* [Text passage]:

━━━━━━━━━━━━━━━━━━━━

= Thea Porter =

British fashion designer (1927–2000)

Thea Porter, photographed by Joe Gaffney in 1973.

Dorothea Noelle Naomi "Thea" Porter (24 December 1927 - 24 July 2000) was a British artist, fashion designer and retailer who in the 1960s brought opulent Middle East fashions to London.

==Early life==
She was born Dorothea Noelle Naomi Seale, on 24 December 1927, in Jerusalem, and raised in Damascus. She was the daughter of Morris S. Seale, the Arabist and theologian, who was a Christian missionary in Syria, and his French wife, who was also a missionary. Her brother was the journalist Patrick Seale, and her sister Barbara "Bobbie" Seale married the yacht designer Beecher Moore.

Porter was educated at the Lycée Français in Damascus, Fernhill Manor, then for a short time studying French and Old English at Royal Holloway College, London, before being expelled.

Following her studies in England, she worked in the library of the British embassy in Beirut, where she met her future husband, Robert Porter. Together they travelled to Jordan and Iran, and had holidays in France and Italy. She studied painting during the day, and "went to nightclubs every night and had millions of clothes." In June 1961 Porter had her first solo painting exhibition at the Alecco Saab Gallery, Beirut.

━━━━━━━━━━━━━━━━━━━━

* [Entries provided]:
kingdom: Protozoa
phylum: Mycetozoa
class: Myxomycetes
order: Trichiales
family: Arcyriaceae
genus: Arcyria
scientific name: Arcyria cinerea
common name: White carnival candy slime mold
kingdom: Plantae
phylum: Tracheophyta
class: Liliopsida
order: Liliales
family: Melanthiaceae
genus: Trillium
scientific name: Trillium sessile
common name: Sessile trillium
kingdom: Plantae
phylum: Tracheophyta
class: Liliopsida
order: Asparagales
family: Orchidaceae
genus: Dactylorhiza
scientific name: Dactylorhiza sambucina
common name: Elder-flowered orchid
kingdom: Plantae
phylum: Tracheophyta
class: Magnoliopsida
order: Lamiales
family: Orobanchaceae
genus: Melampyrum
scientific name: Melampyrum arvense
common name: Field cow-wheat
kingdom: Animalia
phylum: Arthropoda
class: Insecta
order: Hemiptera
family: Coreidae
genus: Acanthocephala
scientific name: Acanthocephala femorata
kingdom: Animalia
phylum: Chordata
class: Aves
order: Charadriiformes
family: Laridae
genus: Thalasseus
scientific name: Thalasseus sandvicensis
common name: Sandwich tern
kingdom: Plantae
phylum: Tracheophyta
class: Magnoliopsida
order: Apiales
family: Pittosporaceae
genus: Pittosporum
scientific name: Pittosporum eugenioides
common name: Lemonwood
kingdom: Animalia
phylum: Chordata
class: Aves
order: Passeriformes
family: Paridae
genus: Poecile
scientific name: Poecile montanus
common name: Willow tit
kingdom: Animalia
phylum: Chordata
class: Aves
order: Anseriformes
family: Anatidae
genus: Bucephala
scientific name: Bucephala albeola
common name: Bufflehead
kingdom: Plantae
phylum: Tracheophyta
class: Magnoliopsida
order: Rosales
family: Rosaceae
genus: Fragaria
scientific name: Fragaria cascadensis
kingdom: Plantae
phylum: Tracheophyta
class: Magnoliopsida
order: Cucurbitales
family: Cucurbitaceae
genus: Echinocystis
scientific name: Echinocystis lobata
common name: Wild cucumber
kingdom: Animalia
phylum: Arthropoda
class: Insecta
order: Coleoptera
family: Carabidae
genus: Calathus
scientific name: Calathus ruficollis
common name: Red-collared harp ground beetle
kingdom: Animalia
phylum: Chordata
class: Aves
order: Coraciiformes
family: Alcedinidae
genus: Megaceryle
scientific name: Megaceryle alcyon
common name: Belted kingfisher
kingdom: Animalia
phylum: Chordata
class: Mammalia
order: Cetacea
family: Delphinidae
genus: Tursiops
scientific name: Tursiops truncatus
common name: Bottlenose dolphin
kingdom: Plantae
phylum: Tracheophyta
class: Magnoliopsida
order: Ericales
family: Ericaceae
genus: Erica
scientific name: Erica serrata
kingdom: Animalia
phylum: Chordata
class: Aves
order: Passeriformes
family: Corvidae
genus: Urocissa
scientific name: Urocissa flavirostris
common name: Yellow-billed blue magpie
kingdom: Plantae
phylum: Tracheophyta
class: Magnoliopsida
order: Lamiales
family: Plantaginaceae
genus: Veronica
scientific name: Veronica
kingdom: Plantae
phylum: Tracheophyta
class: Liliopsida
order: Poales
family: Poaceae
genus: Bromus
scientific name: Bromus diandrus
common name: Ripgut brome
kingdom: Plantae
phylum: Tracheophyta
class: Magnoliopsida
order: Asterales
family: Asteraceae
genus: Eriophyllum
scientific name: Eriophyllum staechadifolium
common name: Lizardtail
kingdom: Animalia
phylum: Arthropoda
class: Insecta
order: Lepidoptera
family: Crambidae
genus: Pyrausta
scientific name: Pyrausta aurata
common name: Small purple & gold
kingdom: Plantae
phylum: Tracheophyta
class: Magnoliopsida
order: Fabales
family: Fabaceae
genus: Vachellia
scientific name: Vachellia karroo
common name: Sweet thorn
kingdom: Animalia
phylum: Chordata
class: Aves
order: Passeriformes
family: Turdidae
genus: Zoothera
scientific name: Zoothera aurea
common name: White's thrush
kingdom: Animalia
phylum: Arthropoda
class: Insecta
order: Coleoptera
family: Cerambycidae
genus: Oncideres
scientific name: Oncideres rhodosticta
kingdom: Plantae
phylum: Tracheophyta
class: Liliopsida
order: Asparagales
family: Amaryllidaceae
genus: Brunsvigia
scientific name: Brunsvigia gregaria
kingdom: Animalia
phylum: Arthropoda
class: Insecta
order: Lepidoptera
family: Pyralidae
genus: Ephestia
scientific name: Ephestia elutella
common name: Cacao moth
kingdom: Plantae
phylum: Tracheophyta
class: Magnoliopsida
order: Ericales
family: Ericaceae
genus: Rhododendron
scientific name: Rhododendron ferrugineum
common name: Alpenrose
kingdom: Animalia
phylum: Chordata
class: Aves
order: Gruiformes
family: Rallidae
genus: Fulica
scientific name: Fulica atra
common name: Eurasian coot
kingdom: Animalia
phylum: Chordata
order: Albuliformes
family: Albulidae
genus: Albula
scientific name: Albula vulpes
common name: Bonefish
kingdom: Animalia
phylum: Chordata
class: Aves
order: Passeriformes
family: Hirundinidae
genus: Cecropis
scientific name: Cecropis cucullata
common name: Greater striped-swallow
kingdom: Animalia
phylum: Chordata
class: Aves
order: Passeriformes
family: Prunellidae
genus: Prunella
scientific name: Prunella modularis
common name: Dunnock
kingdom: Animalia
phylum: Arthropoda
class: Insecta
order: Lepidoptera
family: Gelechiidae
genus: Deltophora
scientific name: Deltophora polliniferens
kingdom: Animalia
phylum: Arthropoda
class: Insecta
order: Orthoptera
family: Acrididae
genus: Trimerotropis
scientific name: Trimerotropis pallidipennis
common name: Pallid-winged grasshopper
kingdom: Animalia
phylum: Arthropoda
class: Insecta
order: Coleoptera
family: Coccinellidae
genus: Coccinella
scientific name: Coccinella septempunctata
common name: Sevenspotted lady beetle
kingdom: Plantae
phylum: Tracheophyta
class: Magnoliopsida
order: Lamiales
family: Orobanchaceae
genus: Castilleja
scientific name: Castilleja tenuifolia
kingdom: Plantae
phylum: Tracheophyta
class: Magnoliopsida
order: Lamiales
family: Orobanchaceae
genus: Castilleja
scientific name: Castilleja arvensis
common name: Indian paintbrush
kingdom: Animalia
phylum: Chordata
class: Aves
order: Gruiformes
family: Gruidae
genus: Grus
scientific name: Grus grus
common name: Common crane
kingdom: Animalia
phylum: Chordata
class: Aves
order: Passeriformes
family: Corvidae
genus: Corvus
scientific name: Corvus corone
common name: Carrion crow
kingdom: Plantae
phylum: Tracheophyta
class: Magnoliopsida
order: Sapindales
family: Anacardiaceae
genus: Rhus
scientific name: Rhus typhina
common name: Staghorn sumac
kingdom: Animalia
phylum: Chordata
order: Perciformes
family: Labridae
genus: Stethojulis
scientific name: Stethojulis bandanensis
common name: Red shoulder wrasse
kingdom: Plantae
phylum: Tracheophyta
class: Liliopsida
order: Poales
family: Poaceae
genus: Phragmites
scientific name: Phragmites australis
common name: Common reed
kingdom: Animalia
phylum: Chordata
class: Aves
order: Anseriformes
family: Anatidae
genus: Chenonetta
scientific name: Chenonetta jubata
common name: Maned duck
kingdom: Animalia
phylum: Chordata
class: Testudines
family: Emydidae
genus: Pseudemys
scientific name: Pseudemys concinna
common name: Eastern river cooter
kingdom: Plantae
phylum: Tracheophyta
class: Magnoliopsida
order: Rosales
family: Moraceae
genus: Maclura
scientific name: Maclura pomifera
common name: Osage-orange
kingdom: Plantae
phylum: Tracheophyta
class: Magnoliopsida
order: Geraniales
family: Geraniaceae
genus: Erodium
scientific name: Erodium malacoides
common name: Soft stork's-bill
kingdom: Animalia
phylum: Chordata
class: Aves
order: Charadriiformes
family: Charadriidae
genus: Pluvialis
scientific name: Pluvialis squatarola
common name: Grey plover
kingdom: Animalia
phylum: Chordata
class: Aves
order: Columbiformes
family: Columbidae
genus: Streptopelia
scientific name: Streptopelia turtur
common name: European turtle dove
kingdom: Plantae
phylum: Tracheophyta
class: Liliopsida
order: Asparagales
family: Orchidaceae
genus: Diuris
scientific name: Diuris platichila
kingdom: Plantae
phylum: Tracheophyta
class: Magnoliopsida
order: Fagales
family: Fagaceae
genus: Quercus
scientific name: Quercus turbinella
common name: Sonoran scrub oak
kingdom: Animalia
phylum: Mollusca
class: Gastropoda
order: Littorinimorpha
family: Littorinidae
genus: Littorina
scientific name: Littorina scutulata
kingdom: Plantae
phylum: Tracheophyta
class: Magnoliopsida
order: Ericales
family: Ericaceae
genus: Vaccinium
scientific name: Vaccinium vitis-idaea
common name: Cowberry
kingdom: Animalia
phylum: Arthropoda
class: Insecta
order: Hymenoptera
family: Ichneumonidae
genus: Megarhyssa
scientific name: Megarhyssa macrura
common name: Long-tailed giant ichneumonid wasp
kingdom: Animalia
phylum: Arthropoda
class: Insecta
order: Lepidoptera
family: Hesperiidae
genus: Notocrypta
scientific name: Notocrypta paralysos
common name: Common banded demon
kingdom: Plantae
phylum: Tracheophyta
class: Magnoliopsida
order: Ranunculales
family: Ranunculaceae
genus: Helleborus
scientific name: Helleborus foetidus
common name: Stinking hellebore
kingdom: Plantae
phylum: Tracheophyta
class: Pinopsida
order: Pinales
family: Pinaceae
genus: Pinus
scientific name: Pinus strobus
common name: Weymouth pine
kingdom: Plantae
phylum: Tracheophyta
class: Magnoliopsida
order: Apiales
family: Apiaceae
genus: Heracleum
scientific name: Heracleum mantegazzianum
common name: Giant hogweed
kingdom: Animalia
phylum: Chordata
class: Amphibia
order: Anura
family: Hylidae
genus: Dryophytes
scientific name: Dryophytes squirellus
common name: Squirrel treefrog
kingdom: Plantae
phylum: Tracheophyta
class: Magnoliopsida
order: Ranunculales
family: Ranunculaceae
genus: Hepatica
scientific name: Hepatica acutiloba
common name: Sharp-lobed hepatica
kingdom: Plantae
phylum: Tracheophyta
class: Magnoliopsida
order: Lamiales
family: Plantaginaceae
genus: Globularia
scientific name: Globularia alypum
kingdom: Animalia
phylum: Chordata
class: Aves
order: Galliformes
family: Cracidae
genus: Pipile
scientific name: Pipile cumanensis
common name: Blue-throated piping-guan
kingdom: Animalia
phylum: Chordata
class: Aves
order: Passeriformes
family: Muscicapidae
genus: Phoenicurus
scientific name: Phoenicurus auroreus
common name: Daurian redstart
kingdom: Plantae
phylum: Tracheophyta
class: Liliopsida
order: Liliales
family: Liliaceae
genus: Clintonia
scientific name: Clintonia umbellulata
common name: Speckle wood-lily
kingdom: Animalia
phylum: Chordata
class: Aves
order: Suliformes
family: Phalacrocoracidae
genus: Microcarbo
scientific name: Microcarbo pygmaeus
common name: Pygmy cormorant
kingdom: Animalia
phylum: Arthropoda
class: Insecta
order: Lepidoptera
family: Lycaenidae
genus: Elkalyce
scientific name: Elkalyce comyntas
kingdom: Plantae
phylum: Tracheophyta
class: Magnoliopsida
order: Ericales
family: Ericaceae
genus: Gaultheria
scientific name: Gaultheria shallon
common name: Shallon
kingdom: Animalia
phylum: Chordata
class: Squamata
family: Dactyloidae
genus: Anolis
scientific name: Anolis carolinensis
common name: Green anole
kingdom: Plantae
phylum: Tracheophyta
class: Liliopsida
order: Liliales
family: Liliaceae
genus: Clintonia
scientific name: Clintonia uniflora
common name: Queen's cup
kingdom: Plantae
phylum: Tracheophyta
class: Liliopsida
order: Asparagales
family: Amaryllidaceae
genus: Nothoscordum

━━━━━━━━━━━━━━━━━━━━

* [Set tasks]:
A – From the Thea Porter biography, translate this sentence into Spanish: "In June 1961 Porter had her first solo painting exhibition at the Alecco Saab Gallery, Beirut."
B – Reproduce the rows, starting with the first row and going on through the line that contains "genus: Dactylorhiza", with both ends included.

* [Solutions below]:
A – En junio de 1961, Porter realizó su primera exposición individual de pintura en la galería Alecco Saab de Beirut.

B –
kingdom: Protozoa
phylum: Mycetozoa
class: Myxomycetes
order: Trichiales
family: Arcyriaceae
genus: Arcyria
scientific name: Arcyria cinerea
common name: White carnival candy slime mold
kingdom: Plantae
phylum: Tracheophyta
class: Liliopsida
order: Liliales
family: Melanthiaceae
genus: Trillium
scientific name: Trillium sessile
common name: Sessile trillium
kingdom: Plantae
phylum: Tracheophyta
class: Liliopsida
order: Asparagales
family: Orchidaceae
genus: Dactylorhiza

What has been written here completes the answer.